De inventieve communicatiestrategieën van de onderhandelingspartners maakten het wederzijdse wantrouwen er ook niet kleiner op. Eerst kregen de liberalen het zwaar op de heupen omdat de socialisten de buitenwereld ervan wisten te overtuigen dat zij – en niemand anders – de agenda bepaalden. Toen vooral de VLD-tandem Patrick Dewael en Karel De Gucht die indruk probeerde te corrigeren, vond een geërgerde PS-voorzitter Elio Di Rupo snel een aanleiding in zijn privéleven om enkele dagen in Bergen te gaan zitten mokken. En dan hebben we het nog niet eens over de vele opgeblonken beloftes die Verhofstadt tijdens de dagelijkse persconferentie het land in stuurde om de economische realiteit te maskeren.
FINANCIEEL KADER
Veel belangrijker is echter dat het ruim een maand heeft geduurd voor er een zekere eensgezindheid werd bereikt over het financiële kader voor de komende vier jaar: in 2007 willen de onderhandelaars een begrotingsoverschot van 0,4 procent bereiken en de schuldenlast tot ongeveer 90 procent van het bnp terugdringen. Tot op de valreep bleef ook onduidelijk hoe een aantal geldverslindende afspraken (zoals de 800 miljoen euro lastenverlaging voor de bedrijven en een groei van 4,5 procent van de uitgaven in de gezondheidszorg) zouden worden gefinancierd. Toch maakte uittredend minister van Begroting Johan Vande Lanotte (SP.A) zich tijdens het laatste onderhandelingsweekend niet al te veel zorgen. ‘Als we de uitgaven strikt bewaken en de inkomsten optimaliseren, zijn er in 2003-2004 geen grote budgettaire schokken nodig’, zei hij. ‘Een economische groei van ongeveer 1 procent is echter een acuut probleem. Daarom voeren we in 2004 de best mogelijke politiek met een lastenverlaging van 800 miljoen euro en een beperkt begrotingstekort. De aanpak van kanselier Gerhard Schröder in Duitsland met een belastingverlaging van 10 procent en een begrotingstekort van meer dan 3 procent, dát is pas riskant.’

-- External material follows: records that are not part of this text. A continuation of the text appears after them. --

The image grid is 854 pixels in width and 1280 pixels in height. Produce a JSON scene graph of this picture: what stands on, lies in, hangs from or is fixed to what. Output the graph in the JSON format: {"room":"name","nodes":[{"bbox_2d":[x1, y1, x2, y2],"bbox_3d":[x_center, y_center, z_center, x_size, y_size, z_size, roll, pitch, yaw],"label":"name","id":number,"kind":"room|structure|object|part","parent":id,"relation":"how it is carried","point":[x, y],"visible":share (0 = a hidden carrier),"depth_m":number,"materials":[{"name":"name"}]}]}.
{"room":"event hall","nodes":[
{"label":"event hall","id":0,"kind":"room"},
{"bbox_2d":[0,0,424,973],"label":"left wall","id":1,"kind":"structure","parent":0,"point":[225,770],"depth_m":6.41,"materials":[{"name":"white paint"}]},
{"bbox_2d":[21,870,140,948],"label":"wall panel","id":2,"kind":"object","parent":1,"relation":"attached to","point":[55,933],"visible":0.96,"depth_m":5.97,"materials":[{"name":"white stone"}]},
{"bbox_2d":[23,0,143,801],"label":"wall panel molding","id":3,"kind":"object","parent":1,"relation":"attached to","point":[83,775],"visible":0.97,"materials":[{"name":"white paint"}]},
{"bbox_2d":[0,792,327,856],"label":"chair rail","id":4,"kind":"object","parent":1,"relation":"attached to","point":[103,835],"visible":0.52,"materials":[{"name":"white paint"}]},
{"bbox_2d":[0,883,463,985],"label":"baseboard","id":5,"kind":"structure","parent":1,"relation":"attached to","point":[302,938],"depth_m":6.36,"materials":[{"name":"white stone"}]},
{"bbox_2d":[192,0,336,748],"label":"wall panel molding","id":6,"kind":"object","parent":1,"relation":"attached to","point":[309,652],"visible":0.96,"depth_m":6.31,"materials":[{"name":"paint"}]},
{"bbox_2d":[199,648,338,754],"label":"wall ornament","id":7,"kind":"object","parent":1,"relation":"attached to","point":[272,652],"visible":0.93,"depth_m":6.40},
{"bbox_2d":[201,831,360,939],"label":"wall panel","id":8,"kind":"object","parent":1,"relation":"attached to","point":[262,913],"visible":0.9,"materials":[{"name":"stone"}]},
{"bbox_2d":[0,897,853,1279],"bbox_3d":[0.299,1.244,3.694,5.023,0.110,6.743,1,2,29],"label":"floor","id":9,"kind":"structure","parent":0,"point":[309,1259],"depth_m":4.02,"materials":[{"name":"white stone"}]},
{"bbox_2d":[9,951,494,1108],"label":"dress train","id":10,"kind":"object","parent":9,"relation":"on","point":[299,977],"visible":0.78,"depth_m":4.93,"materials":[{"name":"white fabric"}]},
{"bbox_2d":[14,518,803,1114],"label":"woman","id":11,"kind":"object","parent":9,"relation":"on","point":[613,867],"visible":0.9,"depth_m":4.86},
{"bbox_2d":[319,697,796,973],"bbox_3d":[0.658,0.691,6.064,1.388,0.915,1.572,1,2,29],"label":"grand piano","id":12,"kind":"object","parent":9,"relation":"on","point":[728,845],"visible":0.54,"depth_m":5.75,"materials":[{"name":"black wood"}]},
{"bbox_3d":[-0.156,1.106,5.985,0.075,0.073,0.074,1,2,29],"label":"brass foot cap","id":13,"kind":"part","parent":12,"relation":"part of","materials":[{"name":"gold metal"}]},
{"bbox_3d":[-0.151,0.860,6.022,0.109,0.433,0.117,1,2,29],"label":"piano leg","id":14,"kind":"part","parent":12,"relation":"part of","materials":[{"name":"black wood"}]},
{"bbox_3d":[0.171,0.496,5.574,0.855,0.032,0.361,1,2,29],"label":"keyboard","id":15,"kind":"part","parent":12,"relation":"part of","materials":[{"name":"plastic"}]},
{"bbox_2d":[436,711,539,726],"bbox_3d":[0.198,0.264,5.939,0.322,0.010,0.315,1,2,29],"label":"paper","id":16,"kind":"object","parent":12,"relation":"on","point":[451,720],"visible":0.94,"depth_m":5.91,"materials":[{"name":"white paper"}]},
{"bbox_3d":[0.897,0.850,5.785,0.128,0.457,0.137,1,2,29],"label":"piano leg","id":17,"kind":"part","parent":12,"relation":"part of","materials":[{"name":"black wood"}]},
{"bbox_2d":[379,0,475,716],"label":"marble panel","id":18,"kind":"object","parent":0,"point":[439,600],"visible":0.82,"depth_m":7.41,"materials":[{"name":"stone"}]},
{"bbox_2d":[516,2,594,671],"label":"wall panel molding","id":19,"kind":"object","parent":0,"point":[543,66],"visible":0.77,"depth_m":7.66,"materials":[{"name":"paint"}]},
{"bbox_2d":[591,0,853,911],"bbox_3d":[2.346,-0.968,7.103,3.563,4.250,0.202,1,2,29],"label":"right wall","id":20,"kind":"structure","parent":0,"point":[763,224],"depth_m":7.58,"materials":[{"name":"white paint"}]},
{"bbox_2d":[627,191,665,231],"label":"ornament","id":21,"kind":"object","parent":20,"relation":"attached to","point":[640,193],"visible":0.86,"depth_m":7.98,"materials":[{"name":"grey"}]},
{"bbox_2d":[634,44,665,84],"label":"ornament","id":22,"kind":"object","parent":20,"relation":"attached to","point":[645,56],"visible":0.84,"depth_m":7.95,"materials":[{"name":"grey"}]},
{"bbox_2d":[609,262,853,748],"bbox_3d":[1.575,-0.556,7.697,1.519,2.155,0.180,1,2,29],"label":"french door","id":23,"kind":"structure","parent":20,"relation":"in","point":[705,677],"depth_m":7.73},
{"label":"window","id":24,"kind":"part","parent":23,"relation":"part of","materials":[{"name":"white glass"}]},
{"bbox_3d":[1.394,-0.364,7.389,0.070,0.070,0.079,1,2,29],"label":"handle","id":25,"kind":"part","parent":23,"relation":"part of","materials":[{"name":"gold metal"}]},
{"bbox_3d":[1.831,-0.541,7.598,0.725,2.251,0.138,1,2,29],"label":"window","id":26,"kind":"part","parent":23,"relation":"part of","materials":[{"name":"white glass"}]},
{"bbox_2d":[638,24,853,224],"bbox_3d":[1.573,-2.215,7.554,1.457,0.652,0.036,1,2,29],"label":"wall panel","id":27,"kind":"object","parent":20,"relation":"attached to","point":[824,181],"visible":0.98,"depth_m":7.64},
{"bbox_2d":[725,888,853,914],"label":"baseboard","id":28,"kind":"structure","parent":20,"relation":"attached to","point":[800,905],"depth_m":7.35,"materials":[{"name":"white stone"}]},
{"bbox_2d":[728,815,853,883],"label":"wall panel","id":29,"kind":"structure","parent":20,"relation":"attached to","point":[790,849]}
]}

Tijdens de laatste onderhandelingsuren kwam ook de onvermijdelijke communautaire aap uit de mouw en tekende Verhofstadt voor een scenario in drie stappen. Maandagnacht trok hij de eindspurt in het formatieberaad aan met punctuele dossiers zoals de nachtvluchten en een regionalisering van de verkeersreglementering. Medio september moet er niet alleen klaarheid zijn over de bijdragen van de gewesten en gemeenschappen aan de vermindering van de schuldenlast (in totaal 370 miljoen euro in 2004 en 380 miljoen euro in 2005), maar ook over hun inspanningen voor het halen van de Kyoto-normen, de investeringen van de NMBS en een compensatie voor de steden en gemeenten voor de liberalisering van de elektriciteitsmarkt. Echte communautaire onderhandelingen komen er pas na de regionale verkiezingen van juni 2004.

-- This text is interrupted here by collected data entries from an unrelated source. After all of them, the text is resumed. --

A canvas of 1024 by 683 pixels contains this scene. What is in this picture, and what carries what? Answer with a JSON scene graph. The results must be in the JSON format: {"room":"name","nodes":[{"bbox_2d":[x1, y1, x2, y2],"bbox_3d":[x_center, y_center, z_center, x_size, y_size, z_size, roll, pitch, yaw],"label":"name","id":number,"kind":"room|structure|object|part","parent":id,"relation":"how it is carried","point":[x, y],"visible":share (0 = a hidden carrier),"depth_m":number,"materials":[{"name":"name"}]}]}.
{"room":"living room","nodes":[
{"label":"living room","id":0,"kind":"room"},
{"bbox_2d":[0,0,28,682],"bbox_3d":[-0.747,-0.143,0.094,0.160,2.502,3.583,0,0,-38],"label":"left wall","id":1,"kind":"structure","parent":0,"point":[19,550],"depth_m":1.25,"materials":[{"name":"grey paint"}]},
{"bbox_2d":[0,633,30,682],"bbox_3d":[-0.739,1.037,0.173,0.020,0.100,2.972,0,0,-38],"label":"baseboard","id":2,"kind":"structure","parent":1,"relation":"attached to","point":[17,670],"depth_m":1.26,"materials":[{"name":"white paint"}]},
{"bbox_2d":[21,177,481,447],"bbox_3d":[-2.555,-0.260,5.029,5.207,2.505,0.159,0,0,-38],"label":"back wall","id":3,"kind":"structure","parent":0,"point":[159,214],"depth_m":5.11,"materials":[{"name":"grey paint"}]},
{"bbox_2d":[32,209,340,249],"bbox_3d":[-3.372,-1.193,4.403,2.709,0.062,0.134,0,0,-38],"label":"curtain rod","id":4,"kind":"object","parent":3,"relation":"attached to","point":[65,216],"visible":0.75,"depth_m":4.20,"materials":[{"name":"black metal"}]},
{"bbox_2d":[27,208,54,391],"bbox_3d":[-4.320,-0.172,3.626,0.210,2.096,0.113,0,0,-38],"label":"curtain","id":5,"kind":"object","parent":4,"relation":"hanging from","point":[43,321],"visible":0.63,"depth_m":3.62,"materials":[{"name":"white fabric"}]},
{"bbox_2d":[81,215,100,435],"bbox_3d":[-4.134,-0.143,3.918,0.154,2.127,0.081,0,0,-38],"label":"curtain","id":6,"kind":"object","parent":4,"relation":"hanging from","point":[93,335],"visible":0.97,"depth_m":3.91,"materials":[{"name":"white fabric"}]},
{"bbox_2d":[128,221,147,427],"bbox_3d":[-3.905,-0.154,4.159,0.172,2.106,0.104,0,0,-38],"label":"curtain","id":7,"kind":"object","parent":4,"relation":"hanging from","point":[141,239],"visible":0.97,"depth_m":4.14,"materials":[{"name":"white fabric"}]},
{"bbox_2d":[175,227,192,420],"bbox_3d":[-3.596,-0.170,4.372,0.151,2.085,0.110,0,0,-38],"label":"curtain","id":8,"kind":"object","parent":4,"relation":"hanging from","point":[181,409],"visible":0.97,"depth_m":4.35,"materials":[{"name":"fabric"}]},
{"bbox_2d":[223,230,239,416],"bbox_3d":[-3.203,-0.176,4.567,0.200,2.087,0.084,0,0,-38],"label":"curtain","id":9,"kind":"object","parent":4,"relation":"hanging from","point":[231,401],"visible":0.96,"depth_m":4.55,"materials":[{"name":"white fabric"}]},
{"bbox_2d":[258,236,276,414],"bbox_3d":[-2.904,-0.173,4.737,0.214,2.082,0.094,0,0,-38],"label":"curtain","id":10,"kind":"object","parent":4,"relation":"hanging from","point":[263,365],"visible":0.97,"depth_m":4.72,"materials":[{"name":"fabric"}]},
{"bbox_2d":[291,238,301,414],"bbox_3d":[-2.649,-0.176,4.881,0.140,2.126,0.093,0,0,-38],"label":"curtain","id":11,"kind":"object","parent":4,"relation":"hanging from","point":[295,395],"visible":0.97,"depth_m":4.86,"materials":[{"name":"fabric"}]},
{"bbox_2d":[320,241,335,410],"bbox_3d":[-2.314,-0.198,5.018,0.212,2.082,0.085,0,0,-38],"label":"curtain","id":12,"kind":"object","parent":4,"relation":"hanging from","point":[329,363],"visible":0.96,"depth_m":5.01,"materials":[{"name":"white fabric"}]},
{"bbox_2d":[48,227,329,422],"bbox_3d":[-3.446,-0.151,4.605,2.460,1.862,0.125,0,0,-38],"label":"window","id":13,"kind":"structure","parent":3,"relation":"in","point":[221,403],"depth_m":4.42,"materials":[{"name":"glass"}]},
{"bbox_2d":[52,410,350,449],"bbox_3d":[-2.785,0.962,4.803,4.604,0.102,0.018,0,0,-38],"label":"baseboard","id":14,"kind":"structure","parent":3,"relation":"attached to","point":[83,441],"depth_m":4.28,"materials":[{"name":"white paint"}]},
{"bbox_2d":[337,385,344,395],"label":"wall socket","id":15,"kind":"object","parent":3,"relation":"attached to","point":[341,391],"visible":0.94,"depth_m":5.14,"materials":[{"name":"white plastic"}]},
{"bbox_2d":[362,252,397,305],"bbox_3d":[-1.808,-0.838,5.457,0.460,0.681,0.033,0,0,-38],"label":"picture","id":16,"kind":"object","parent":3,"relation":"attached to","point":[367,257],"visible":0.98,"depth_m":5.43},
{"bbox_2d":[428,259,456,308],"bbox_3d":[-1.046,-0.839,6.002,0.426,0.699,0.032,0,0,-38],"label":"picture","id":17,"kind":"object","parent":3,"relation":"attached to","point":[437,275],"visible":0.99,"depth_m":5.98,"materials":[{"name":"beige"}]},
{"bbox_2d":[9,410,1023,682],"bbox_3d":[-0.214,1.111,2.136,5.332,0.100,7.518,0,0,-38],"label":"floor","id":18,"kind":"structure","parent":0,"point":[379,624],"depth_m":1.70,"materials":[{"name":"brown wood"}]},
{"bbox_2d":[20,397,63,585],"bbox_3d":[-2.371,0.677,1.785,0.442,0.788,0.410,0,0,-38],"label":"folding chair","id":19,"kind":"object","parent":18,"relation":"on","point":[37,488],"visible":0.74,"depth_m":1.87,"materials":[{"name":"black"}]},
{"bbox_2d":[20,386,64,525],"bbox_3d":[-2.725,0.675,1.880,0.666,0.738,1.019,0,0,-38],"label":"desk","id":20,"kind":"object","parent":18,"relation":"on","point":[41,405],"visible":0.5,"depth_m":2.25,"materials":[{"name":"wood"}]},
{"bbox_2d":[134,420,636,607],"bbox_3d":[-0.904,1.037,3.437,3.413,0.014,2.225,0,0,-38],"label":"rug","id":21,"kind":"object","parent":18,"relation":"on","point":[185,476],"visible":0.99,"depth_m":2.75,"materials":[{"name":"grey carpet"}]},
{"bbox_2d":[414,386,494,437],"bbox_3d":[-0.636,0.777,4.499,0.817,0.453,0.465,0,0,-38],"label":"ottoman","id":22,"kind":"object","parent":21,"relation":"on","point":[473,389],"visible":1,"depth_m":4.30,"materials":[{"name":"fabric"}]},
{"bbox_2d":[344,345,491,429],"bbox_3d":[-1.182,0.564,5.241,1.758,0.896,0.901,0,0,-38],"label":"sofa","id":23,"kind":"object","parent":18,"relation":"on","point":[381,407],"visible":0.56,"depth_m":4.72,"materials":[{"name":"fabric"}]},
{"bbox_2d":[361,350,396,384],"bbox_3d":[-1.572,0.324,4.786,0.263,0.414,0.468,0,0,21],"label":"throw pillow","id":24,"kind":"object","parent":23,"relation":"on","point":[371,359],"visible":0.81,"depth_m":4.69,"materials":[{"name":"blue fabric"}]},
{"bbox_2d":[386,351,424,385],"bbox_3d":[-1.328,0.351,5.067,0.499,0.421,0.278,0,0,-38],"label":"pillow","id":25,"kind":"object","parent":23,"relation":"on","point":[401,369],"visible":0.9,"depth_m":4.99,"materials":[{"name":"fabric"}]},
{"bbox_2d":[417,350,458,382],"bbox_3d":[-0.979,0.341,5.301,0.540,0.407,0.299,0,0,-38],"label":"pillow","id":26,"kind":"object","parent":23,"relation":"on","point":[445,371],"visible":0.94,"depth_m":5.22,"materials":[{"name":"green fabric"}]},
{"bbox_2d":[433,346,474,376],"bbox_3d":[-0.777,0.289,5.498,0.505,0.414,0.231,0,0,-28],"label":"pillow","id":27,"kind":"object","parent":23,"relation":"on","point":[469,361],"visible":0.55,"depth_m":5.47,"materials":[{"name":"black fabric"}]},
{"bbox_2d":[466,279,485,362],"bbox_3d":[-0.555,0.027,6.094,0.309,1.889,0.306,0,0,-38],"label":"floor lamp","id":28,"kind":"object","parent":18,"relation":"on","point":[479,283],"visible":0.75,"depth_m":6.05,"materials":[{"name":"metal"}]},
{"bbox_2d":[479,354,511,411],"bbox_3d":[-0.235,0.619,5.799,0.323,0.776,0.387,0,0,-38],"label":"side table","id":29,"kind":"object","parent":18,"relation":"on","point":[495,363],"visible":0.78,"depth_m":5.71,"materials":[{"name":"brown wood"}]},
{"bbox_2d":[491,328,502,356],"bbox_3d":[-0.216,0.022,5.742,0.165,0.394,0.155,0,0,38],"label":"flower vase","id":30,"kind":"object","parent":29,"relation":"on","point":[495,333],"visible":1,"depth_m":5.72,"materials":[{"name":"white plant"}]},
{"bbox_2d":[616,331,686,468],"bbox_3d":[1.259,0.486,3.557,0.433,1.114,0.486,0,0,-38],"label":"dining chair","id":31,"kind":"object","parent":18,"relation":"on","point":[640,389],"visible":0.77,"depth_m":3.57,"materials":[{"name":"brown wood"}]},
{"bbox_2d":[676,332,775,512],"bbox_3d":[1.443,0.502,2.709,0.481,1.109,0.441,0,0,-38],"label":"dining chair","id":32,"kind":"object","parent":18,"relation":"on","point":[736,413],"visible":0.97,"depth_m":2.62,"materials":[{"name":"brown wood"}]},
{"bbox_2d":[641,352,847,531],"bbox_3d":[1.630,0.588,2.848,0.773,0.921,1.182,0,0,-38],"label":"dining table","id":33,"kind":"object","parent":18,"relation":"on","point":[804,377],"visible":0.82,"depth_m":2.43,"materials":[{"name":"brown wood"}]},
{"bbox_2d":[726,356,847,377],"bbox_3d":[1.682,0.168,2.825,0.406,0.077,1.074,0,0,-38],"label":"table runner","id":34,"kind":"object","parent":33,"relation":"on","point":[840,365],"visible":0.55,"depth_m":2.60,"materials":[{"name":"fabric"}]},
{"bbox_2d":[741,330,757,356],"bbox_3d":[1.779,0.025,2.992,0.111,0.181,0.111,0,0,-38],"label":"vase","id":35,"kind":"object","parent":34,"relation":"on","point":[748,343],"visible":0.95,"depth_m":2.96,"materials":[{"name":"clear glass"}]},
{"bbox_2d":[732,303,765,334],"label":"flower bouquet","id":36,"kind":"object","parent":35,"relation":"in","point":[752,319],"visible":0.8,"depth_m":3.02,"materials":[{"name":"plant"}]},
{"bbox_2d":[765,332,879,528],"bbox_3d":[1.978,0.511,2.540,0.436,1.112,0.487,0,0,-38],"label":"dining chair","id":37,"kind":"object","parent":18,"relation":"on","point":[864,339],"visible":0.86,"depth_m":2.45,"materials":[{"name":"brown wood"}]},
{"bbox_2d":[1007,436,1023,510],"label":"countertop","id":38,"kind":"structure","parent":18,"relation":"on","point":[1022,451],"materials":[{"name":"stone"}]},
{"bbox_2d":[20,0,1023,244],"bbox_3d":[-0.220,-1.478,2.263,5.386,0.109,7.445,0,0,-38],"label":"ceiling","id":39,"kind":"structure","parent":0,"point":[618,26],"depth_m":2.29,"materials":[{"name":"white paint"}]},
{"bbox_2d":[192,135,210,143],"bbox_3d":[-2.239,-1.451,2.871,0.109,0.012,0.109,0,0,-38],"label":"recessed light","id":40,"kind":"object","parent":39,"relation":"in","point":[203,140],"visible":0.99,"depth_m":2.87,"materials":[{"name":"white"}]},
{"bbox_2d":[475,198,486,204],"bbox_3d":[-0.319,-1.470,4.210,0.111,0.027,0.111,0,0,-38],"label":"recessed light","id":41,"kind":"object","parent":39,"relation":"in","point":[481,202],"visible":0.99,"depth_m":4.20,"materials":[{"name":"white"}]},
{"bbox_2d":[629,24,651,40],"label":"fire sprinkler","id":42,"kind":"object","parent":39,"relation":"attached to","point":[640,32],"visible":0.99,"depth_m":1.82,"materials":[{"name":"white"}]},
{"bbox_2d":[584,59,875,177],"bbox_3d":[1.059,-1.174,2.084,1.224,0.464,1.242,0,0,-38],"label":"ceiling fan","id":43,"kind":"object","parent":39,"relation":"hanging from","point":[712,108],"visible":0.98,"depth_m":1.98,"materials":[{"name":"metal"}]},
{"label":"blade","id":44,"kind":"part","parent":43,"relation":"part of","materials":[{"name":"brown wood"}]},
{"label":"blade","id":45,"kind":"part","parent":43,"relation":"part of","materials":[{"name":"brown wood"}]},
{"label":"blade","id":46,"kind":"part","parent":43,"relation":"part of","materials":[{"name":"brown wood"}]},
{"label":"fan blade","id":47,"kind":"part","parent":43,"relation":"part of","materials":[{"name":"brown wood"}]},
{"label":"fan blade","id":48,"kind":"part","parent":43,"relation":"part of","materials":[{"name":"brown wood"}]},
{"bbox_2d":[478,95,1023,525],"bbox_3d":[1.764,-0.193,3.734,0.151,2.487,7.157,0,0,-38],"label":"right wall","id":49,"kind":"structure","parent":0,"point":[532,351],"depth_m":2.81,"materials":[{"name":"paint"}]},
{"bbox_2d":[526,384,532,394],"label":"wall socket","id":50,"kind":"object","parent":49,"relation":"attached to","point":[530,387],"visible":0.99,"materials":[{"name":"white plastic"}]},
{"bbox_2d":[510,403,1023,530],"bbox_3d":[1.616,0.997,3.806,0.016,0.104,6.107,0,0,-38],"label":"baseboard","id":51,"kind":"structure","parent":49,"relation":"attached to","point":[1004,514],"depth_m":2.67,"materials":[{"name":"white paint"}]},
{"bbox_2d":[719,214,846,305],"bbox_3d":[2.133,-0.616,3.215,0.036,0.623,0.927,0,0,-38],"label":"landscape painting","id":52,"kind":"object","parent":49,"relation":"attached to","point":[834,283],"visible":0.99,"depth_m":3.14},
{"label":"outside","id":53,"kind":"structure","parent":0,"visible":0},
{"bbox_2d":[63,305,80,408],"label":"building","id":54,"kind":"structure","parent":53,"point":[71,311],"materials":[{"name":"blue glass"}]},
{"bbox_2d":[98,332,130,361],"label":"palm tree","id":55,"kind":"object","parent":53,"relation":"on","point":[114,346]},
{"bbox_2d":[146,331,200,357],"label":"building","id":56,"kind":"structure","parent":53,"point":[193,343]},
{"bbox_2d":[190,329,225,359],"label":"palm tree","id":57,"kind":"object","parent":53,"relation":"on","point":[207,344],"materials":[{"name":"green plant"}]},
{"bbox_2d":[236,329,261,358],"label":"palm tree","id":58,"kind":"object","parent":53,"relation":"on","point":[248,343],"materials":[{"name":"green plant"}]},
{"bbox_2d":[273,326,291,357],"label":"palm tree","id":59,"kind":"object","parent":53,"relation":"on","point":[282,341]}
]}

Voorlopig gaan de paarse coalitiepartners dus met de handrem op aan de slag. Want veel zin hebben ze niet om daarvoor al onpopulaire maatregelen te nemen in het geval de zo verdedigde terugverdieneffecten en opbrengsten uit ‘de strijd tegen fiscale én sociale fraude’ dan toch zouden tegenvallen. Maar hoe rustig Verhofstadt II zich ook houdt, een hete herfst valt niet te vermijden. Het volstaat niet om een handvol ‘overtallige’ ambtenaren en militairen richting politie te duwen, als de nieuwe regering geen euro uittrekt voor de federale overheidsdiensten en de hele Copernicus-hervorming zonder verpinken op de helling zet. Terwijl overheidsbedrijven zoals de NMBS en De Post een verlies van duizenden jobs voorspiegelen, maken al die ‘ambtenaren op overschot’ zich achter vakbondsvlaggen op voor een harde confrontatie.